__TASK OBJECTIVE__.
Find the line containing "14: (969, 560, 152.73)" in the records below. Copy exactly that line and each one after it, ending at the line containing "37: (1210, 94, 1365.88)", and nothing more.

__Stored items__.
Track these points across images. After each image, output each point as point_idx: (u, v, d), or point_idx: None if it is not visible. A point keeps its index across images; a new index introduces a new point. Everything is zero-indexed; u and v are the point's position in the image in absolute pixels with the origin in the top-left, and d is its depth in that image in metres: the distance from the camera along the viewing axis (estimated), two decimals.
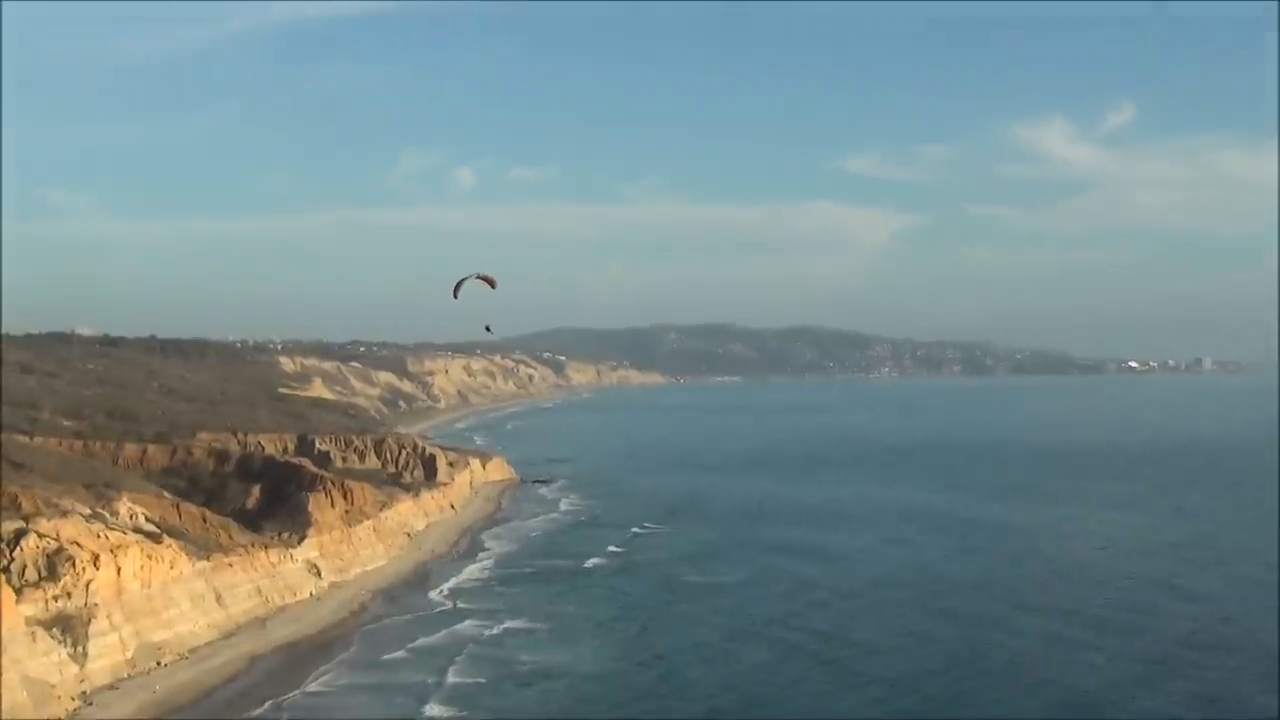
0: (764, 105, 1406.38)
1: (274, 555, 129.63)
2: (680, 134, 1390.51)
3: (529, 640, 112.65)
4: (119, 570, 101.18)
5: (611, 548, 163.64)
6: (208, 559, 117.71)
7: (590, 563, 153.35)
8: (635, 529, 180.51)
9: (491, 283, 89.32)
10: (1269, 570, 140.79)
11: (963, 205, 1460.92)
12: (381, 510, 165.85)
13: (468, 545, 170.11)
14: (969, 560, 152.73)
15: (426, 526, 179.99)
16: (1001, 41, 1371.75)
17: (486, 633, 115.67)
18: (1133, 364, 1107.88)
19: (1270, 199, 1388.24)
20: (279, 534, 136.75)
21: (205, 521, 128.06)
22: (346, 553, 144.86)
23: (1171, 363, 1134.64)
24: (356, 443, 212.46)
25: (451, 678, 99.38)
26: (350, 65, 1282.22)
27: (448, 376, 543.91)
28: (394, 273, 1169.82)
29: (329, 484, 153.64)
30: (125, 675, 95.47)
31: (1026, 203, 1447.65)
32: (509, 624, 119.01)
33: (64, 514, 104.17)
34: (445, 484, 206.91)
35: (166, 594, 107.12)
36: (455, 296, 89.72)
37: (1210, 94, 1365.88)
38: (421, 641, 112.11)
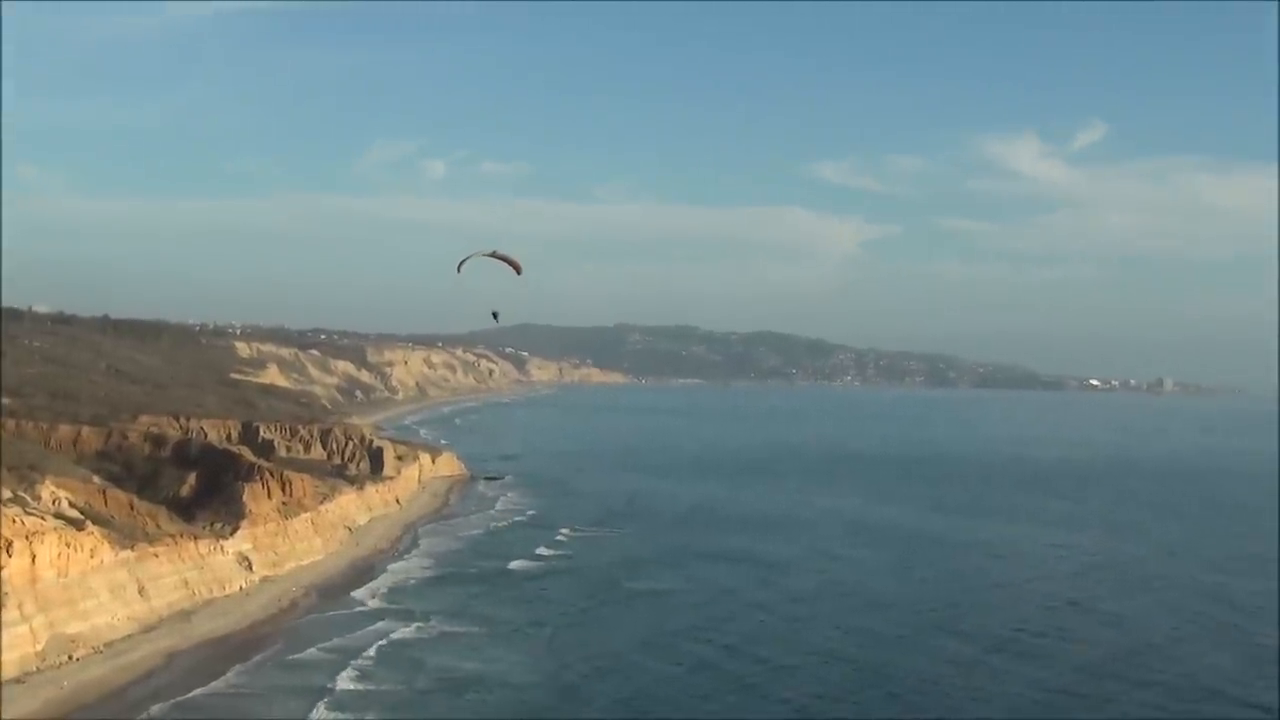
0: (738, 109, 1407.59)
1: (204, 546, 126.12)
2: (653, 135, 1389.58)
3: (446, 645, 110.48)
4: (34, 558, 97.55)
5: (548, 550, 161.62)
6: (132, 548, 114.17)
7: (523, 565, 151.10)
8: (577, 530, 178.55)
9: (516, 266, 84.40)
10: (1200, 598, 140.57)
11: (932, 217, 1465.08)
12: (322, 503, 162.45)
13: (409, 542, 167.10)
14: (898, 576, 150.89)
15: (369, 521, 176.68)
16: (976, 55, 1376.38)
17: (403, 635, 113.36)
18: (1094, 382, 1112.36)
19: (1236, 224, 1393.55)
20: (211, 524, 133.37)
21: (133, 509, 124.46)
22: (281, 546, 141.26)
23: (1133, 382, 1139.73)
24: (303, 432, 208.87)
25: (349, 683, 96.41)
26: (324, 51, 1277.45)
27: (407, 368, 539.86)
28: (360, 261, 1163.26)
29: (266, 474, 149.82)
30: (34, 669, 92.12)
31: (996, 217, 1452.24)
32: (430, 626, 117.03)
33: None
34: (392, 478, 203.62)
35: (85, 584, 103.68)
36: (459, 271, 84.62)
37: (1182, 117, 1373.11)
38: (336, 641, 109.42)
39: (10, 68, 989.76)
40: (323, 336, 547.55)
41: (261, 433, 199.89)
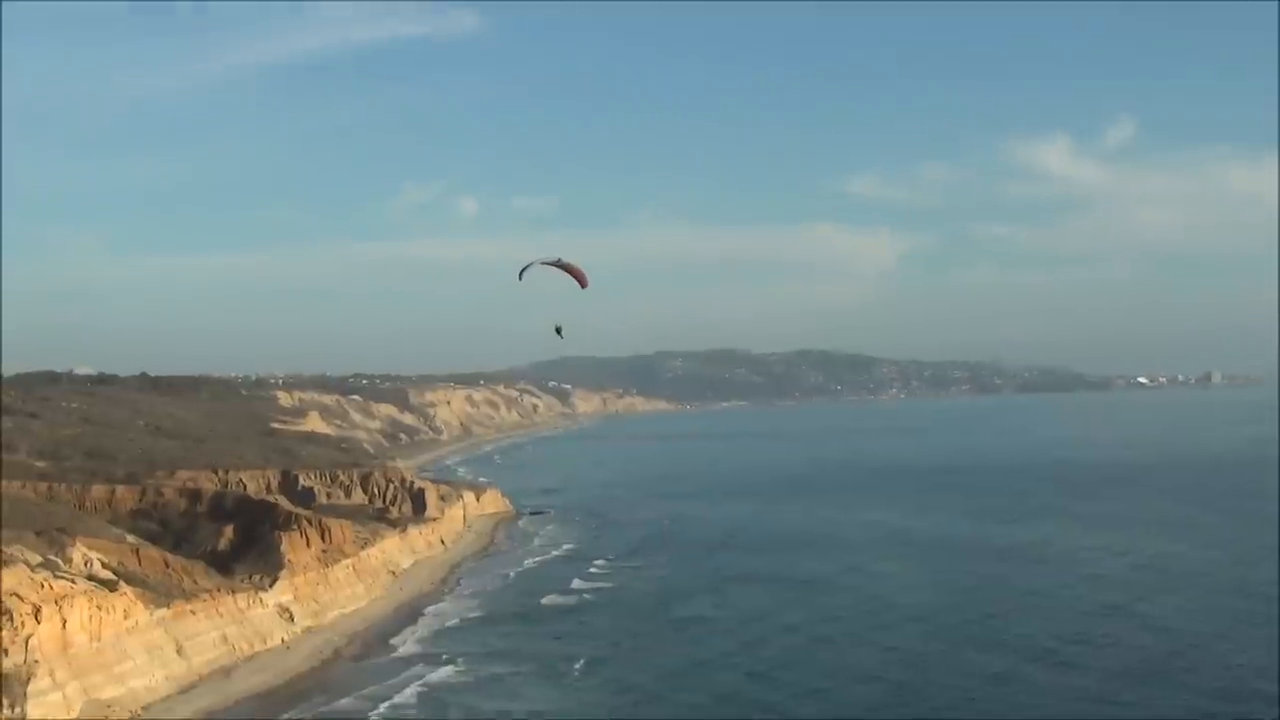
0: (763, 128, 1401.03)
1: (242, 600, 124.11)
2: (679, 158, 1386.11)
3: (481, 686, 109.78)
4: (64, 623, 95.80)
5: (583, 583, 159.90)
6: (168, 606, 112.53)
7: (559, 600, 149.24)
8: (613, 562, 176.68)
9: (579, 278, 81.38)
10: (1243, 596, 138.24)
11: (966, 224, 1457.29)
12: (363, 548, 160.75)
13: (452, 583, 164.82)
14: (935, 589, 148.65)
15: (413, 564, 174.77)
16: (1000, 58, 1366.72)
17: (441, 678, 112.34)
18: (1141, 379, 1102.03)
19: (1269, 211, 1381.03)
20: (249, 576, 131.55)
21: (167, 566, 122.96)
22: (323, 595, 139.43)
23: (1180, 377, 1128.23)
24: (342, 477, 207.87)
25: None
26: (349, 98, 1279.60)
27: (450, 408, 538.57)
28: (397, 304, 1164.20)
29: (304, 522, 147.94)
30: None
31: (1030, 221, 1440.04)
32: (467, 668, 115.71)
33: (4, 563, 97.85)
34: (435, 519, 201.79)
35: (119, 646, 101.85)
36: (520, 279, 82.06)
37: (1211, 107, 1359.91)
38: (374, 689, 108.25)
39: (37, 133, 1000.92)
40: (364, 381, 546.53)
41: (301, 481, 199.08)
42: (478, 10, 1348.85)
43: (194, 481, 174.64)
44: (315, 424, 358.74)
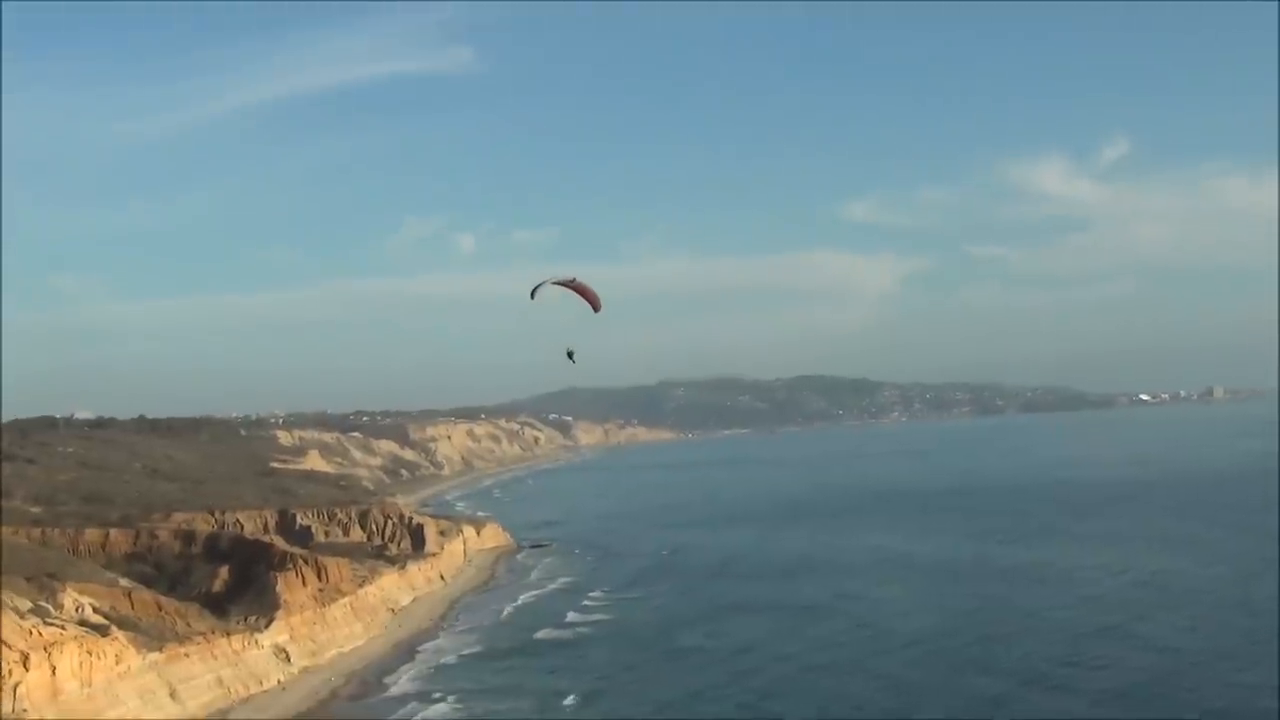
0: (761, 156, 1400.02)
1: (237, 641, 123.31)
2: (679, 190, 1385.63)
3: None
4: (53, 670, 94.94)
5: (579, 616, 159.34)
6: (160, 650, 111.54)
7: (554, 634, 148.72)
8: (610, 594, 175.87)
9: (591, 300, 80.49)
10: (1242, 613, 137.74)
11: (965, 246, 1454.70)
12: (361, 586, 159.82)
13: (451, 619, 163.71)
14: (933, 613, 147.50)
15: (412, 600, 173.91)
16: (995, 80, 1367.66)
17: (435, 715, 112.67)
18: (1144, 396, 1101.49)
19: (1265, 226, 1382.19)
20: (245, 618, 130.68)
21: (161, 609, 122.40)
22: (320, 634, 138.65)
23: (1183, 393, 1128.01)
24: (340, 515, 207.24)
25: None
26: (347, 136, 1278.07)
27: (451, 442, 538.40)
28: (397, 340, 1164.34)
29: (300, 561, 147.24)
30: None
31: (1028, 241, 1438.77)
32: (462, 704, 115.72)
33: None
34: (434, 554, 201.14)
35: (111, 692, 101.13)
36: (532, 298, 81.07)
37: (1207, 122, 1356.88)
38: None
39: (37, 180, 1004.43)
40: (365, 418, 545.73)
41: (298, 520, 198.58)
42: (475, 46, 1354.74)
43: (190, 523, 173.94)
44: (315, 462, 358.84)
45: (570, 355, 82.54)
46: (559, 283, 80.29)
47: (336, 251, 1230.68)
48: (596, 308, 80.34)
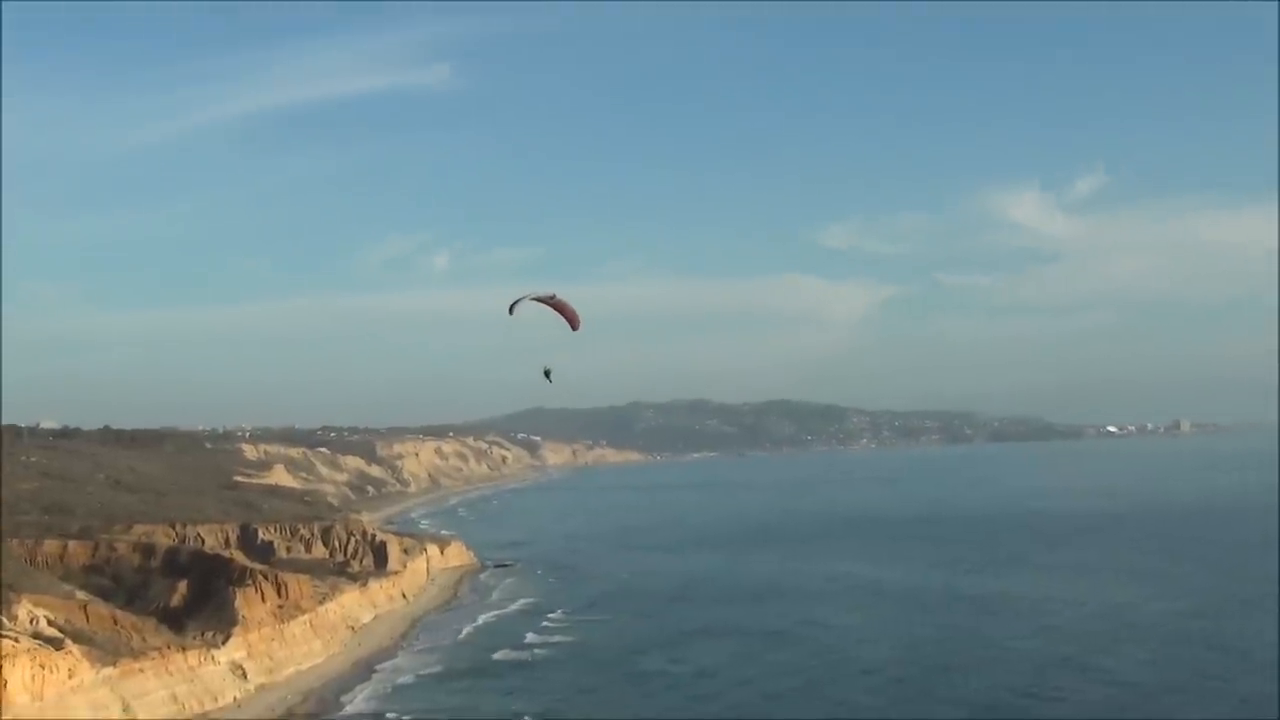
0: (740, 180, 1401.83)
1: (193, 657, 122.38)
2: (657, 210, 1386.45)
3: None
4: (4, 683, 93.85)
5: (537, 637, 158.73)
6: (115, 664, 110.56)
7: (512, 655, 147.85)
8: (570, 615, 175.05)
9: (570, 318, 79.86)
10: (1199, 646, 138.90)
11: (939, 275, 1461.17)
12: (321, 603, 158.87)
13: (412, 638, 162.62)
14: (892, 641, 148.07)
15: (373, 618, 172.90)
16: (973, 109, 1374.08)
17: None
18: (1111, 428, 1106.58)
19: (1243, 261, 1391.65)
20: (202, 633, 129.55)
21: (117, 623, 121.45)
22: (278, 651, 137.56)
23: (1150, 426, 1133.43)
24: (303, 531, 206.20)
25: None
26: (325, 151, 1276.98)
27: (418, 460, 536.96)
28: (369, 356, 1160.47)
29: (259, 577, 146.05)
30: None
31: (1003, 270, 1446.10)
32: None
33: None
34: (397, 572, 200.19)
35: (63, 706, 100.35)
36: (511, 313, 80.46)
37: (1182, 156, 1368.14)
38: None
39: (20, 189, 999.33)
40: (332, 434, 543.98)
41: (260, 535, 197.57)
42: (456, 63, 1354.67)
43: (150, 536, 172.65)
44: (280, 477, 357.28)
45: (547, 374, 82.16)
46: (538, 299, 79.85)
47: (313, 266, 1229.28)
48: (575, 325, 79.99)
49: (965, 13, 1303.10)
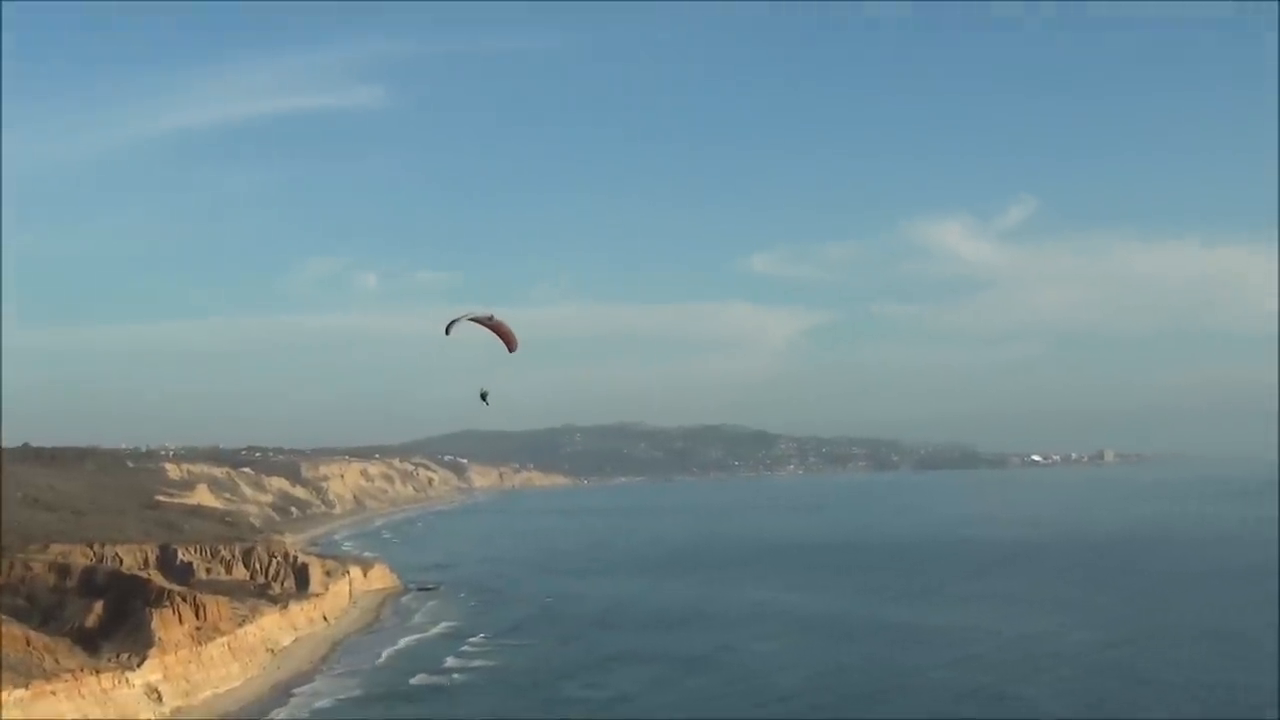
0: (667, 207, 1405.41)
1: (107, 680, 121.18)
2: (586, 234, 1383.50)
3: None
4: None
5: (456, 661, 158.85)
6: (26, 687, 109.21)
7: (428, 680, 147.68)
8: (491, 640, 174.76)
9: (507, 339, 79.07)
10: (1106, 675, 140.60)
11: (869, 303, 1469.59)
12: (240, 625, 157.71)
13: (335, 661, 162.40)
14: (810, 669, 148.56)
15: (293, 641, 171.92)
16: (902, 137, 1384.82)
17: None
18: (1036, 457, 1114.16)
19: (1167, 294, 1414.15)
20: (117, 655, 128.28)
21: (29, 644, 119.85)
22: (195, 674, 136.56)
23: (1075, 455, 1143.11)
24: (224, 552, 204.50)
25: None
26: (257, 168, 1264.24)
27: (344, 481, 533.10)
28: (295, 376, 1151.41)
29: (177, 599, 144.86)
30: None
31: (932, 299, 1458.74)
32: None
33: None
34: (319, 594, 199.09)
35: None
36: (447, 334, 79.41)
37: (1109, 189, 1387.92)
38: None
39: None
40: (257, 454, 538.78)
41: (180, 555, 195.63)
42: (388, 85, 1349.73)
43: (67, 556, 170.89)
44: (203, 497, 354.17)
45: (484, 396, 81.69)
46: (476, 319, 79.41)
47: (240, 284, 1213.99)
48: (512, 347, 79.79)
49: (894, 45, 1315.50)
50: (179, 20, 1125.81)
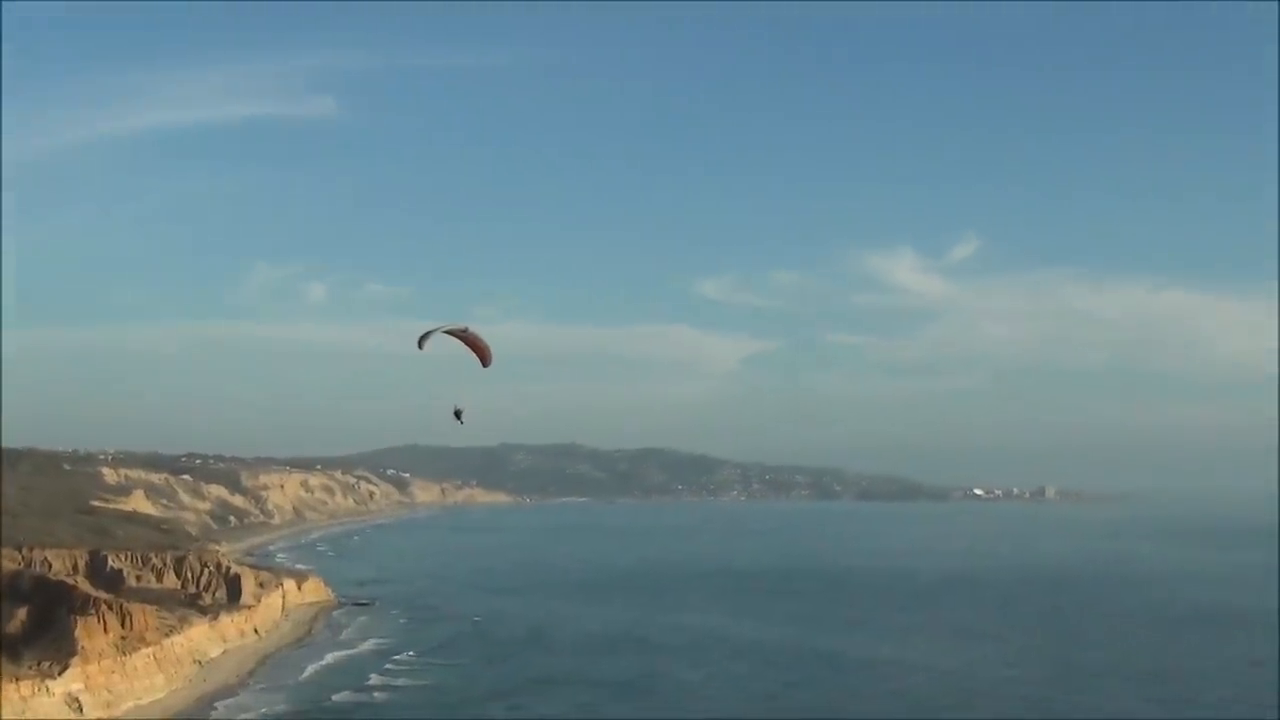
0: (617, 230, 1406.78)
1: (26, 688, 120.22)
2: (533, 255, 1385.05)
3: None
4: None
5: (380, 679, 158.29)
6: None
7: (351, 698, 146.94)
8: (419, 659, 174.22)
9: (481, 354, 78.16)
10: (1033, 709, 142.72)
11: (814, 332, 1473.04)
12: (168, 636, 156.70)
13: (262, 675, 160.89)
14: (737, 696, 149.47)
15: (222, 653, 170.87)
16: (851, 170, 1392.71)
17: None
18: (978, 491, 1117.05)
19: (1109, 331, 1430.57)
20: (38, 663, 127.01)
21: None
22: (118, 684, 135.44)
23: (1016, 490, 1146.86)
24: (155, 560, 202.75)
25: None
26: (206, 175, 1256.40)
27: (283, 492, 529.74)
28: (238, 384, 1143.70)
29: (103, 606, 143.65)
30: None
31: (877, 330, 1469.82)
32: None
33: None
34: (250, 606, 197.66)
35: None
36: (420, 347, 78.61)
37: (1052, 229, 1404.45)
38: None
39: None
40: (197, 461, 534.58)
41: (110, 562, 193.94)
42: (339, 97, 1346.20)
43: None
44: (139, 503, 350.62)
45: (458, 414, 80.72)
46: (450, 332, 78.60)
47: (185, 290, 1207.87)
48: (486, 361, 79.06)
49: (842, 77, 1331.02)
50: (127, 24, 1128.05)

__OUTPUT OF THE TASK__.
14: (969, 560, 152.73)
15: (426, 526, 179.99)
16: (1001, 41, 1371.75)
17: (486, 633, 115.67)
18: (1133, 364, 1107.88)
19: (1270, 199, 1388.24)
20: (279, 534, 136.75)
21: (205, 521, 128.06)
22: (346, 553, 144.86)
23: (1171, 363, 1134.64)
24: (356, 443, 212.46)
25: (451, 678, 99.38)
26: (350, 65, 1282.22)
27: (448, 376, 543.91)
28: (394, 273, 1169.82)
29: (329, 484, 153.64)
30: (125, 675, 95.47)
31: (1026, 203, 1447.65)
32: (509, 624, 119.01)
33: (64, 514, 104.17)
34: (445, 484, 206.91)
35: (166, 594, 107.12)
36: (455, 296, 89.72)
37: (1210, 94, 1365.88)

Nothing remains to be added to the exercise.